— What is required —
Could you restate the entries word for word, without the images?

Collected data
___

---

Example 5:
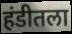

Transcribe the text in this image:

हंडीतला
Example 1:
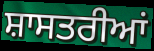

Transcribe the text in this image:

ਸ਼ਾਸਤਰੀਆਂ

___

— Solution —
---

Example 5:

Transcribe the text in this image:

हंडीतला
Example 1:

Transcribe the text in this image:

ਸ਼ਾਸਤਰੀਆਂ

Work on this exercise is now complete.